Apesar das grandes apreensões de drogas e até mesmo do envio de grandes chefes mexicanos para os Estados Unidos, a pressão não para. O governo mexicano insiste em enfatizar a cooperação com o país vizinho e a construção de relações no quadro de um tom cordial e de diálogo positivo, mas a conversa desta segunda-feira também mostrou que as exigências não diminuem. Em conferência na manhã de segunda-feira, o presidente reconheceu que o magnata exige mais resultados. “Ele pensou que havia mais que poderia ser feito e eu disse: ‘Sim, de fato, mais poderia ser feito, mas ainda estamos trabalhando’”, disse Sheinbaum.
A informação foi publicada esta quinta-feira pelo New York Times indica que a pressão de Washington também está a aumentar sobre o México para permitir a entrada de forças especiais dos EUA no seu território. Segundo fontes governamentais consultadas por este jornal, a administração Trump está interessada em realizar ataques com drones, especialmente para destruir laboratórios clandestinos.
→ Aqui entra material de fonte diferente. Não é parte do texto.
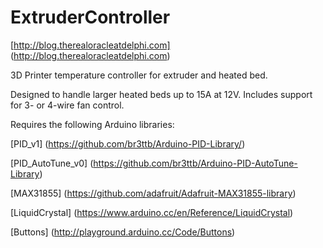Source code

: # ExtruderController

[http://blog.therealoracleatdelphi.com] (http://blog.therealoracleatdelphi.com)

3D Printer temperature controller for extruder and heated bed.

Designed to handle larger heated beds up to 15A at 12V. Includes support for 3- or 4-wire fan control.

Requires the following Arduino libraries:

[PID_v1] (https://github.com/br3ttb/Arduino-PID-Library/)

[PID_AutoTune_v0] (https://github.com/br3ttb/Arduino-PID-AutoTune-Library)

[MAX31855] (https://github.com/adafruit/Adafruit-MAX31855-library)

[LiquidCrystal] (https://www.arduino.cc/en/Reference/LiquidCrystal)

[Buttons] (http://playground.arduino.cc/Code/Buttons)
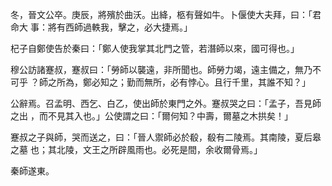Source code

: 冬，晉文公卒。庚辰，將殯於曲沃。出絳，柩有聲如牛。卜偃使大夫拜，曰：「君命大
事：將有西師過軼我，擊之，必大捷焉。」

杞子自鄭使告於秦曰：「鄭人使我掌其北門之管，若潛師以來，國可得也。」

穆公訪諸蹇叔，蹇叔曰：「勞師以襲遠，非所聞也。師勞力竭，遠主備之，無乃不可乎
？師之所為，鄭必知之；勤而無所，必有悖心。且行千里，其誰不知？」

公辭焉。召孟明、西乞、白乙，使出師於東門之外。蹇叔哭之曰：「孟子，吾見師之出
，而不見其入也。」公使謂之曰：「爾何知？中壽，爾墓之木拱矣！」

蹇叔之子與師，哭而送之，曰：「晉人禦師必於殽，殽有二陵焉。其南陵，夏后皋之墓
也；其北陵，文王之所辟風雨也。必死是間，余收爾骨焉。」

秦師遂東。

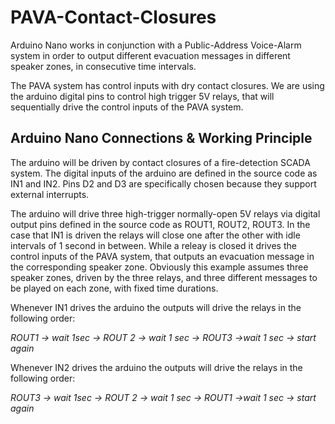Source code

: # PAVA-Contact-Closures

Arduino Nano works in conjunction with a Public-Address Voice-Alarm system in order to output different evacuation messages in different speaker zones, in consecutive time intervals.

The PAVA system has control inputs with dry contact closures. We are using the arduino digital pins to control high trigger 5V relays, that will sequentially drive the control inputs of the PAVA system.

## Arduino Nano Connections & Working Principle

The arduino will be driven by contact closures of a fire-detection SCADA system. The digital inputs of the arduino are defined in the source code as IN1 and IN2. Pins D2 and D3 are specifically chosen because they support external interrupts.

The arduino will drive three high-trigger normally-open 5V relays via digital output pins defined in the source code as ROUT1, ROUT2, ROUT3. In the case that IN1 is driven the relays will close one after the other with idle intervals of 1 second in between. While a releay is closed it drives the control inputs of the PAVA system, that outputs an evacuation message in the corresponding speaker zone. Obviously this example assumes three speaker zones, driven by the three relays, and three different messages to be played on each zone, with fixed time durations.

Whenever IN1 drives the arduino the outputs will drive the relays in the following order:

_ROUT1 -> wait 1sec -> ROUT 2 -> wait 1 sec -> ROUT3 ->wait 1 sec -> start again_

Whenever IN2 drives the arduino the outputs will drive the relays in the following order:

_ROUT3 -> wait 1sec -> ROUT 2 -> wait 1 sec -> ROUT1 ->wait 1 sec -> start again_


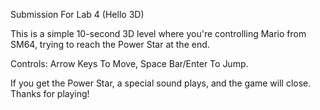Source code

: Submission For Lab 4 (Hello 3D)

This is a simple 10-second 3D level where you're controlling Mario from SM64, trying to reach the Power Star at the end.

Controls: Arrow Keys To Move, Space Bar/Enter To Jump.

If you get the Power Star, a special sound plays, and the game will close. Thanks for playing!

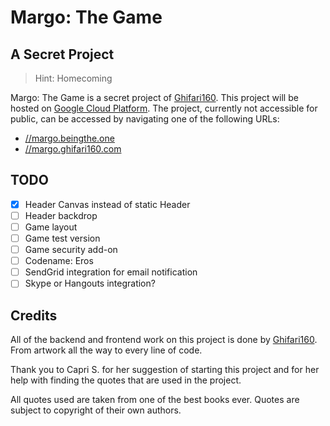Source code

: # Margo: The Game #

## A Secret Project ##
> Hint: Homecoming

Margo: The Game is a secret project of [Ghifari160][github user ghifari160]. This project will be hosted on [Google Cloud Platform][Google Cloud Platform]. The project, currently not accessible for public, can be accessed by navigating one of the following URLs:

* [//margo.beingthe.one][margo via being the one]
* [//margo.ghifari160.com][margo via ghifari160]

## TODO ##
- [x] Header Canvas instead of static Header
- [ ] Header backdrop
- [ ] Game layout
- [ ] Game test version
- [ ] Game security add-on
- [ ] Codename: Eros
- [ ] SendGrid integration for email notification
- [ ] Skype or Hangouts integration?

## Credits ##
All of the backend and frontend work on this project is done by [Ghifari160][github user ghifari160]. From artwork all the way to every line of code.

Thank you to Capri S. for her suggestion of starting this project and for her help with finding the quotes that are used in the project.

All quotes used are taken from one of the best books ever. Quotes are subject to copyright of their own authors.

[github user ghifari160]: https://www.github.com/Ghifari160 "View Ghifari160 on GitHub"
[Google Cloud Platform]: https://cloud.google.com
[margo via being the one]: http://margo.beingthe.one "Margo via Being the One (Prefered)"
[margo via ghifari160]: http://margo.ghifari160.com "Margo via Ghifari160"
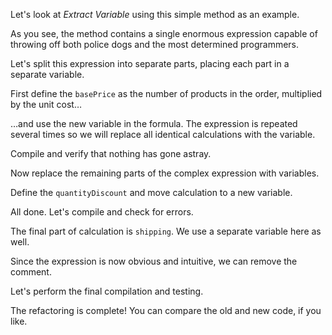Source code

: Let's look at <i>Extract Variable</i> using this simple method as an example.

As you see, the method contains a single enormous expression capable of throwing off both police dogs and the most determined programmers.

Let's split this expression into separate parts, placing each part in a separate variable.

First define the <code>basePrice</code> as the number of products in the order, multiplied by the unit cost…

…and use the new variable in the formula. The expression is repeated several times so we will replace all identical calculations with the variable.

Compile and verify that nothing has gone astray.

Now replace the remaining parts of the complex expression with variables.

Define the <code>quantityDiscount</code> and move calculation to a new variable.

All done. Let's compile and check for errors.

The final part of calculation is <code>shipping</code>. We use a separate variable here as well.

Since the expression is now obvious and intuitive, we can remove the comment.

Let's perform the final compilation and testing.

The refactoring is complete! You can compare the old and new code, if you like.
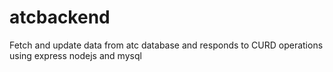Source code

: # atcbackend
Fetch and update data from atc database and responds to CURD operations using express nodejs and mysql
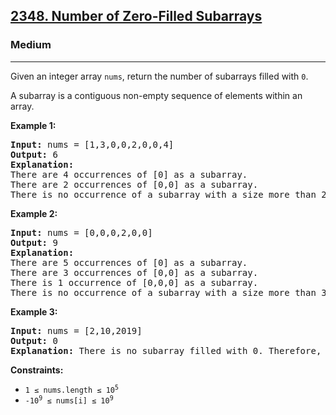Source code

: <h2><a href="https://leetcode.com/problems/number-of-zero-filled-subarrays/">2348. Number of Zero-Filled Subarrays</a></h2>
<h3>Medium</h3>
<hr>
<div>
<p>Given an integer array <code>nums</code>, return the number of subarrays filled with <code>0</code>.</p>

<p>A subarray is a contiguous non-empty sequence of elements within an array.</p>

<p><strong class="example">Example 1:</strong></p>
<pre><strong>Input:</strong> nums = [1,3,0,0,2,0,0,4]
<strong>Output:</strong> 6
<strong>Explanation:</strong> 
There are 4 occurrences of [0] as a subarray.
There are 2 occurrences of [0,0] as a subarray.
There is no occurrence of a subarray with a size more than 2 filled with 0. Therefore, we return 6.
</pre>

<p><strong class="example">Example 2:</strong></p>
<pre><strong>Input:</strong> nums = [0,0,0,2,0,0]
<strong>Output:</strong> 9
<strong>Explanation:</strong>
There are 5 occurrences of [0] as a subarray.
There are 3 occurrences of [0,0] as a subarray.
There is 1 occurrence of [0,0,0] as a subarray.
There is no occurrence of a subarray with a size more than 3 filled with 0. Therefore, we return 9.
</pre>

<p><strong class="example">Example 3:</strong></p>
<pre><strong>Input:</strong> nums = [2,10,2019]
<strong>Output:</strong> 0
<strong>Explanation:</strong> There is no subarray filled with 0. Therefore, we return 0.
</pre>

<p><strong>Constraints:</strong></p>
<ul>
  <li><code>1 &le; nums.length &le; 10<sup>5</sup></code></li>
  <li><code>-10<sup>9</sup> &le; nums[i] &le; 10<sup>9</sup></code></li>
</ul>
</div>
A pessoa citada pelo jornal referiu que desde o ano passado Trump propôs a participação de elementos do seu país em operações no México, que seriam lideradas pelo exército mexicano. A proposta pode ter sido apoiada pelo magnata após a invasão da Venezuela pelos EUA em 3 de janeiro. A presença de tropas norte-americanas no México é uma questão delicada num país que defende constantemente a sua soberania. Tentando apaziguar seu vizinho do norte, New York Times Ele garantiu que o México ofereceu aos Estados Unidos “mais compartilhamento de informações” e “um papel maior nos centros de comando”.
Desde que chegou pela segunda vez à Casa Branca, em 20 de janeiro de 2025, Trump deixou claro que o México não está a fazer o suficiente para combater o tráfico de drogas. O magnata disse que foi responsável pela morte de 250 mil a 300 mil pessoas por ano no seu país, referindo-se às que morreram de overdose, principalmente de fentanil e outros opiáceos. Assim, mesmo quando o governo anuncia uma nova repressão ao crime organizado, a obsessão republicana pelas drogas e pelos cartéis mantém vivo o pulso do México.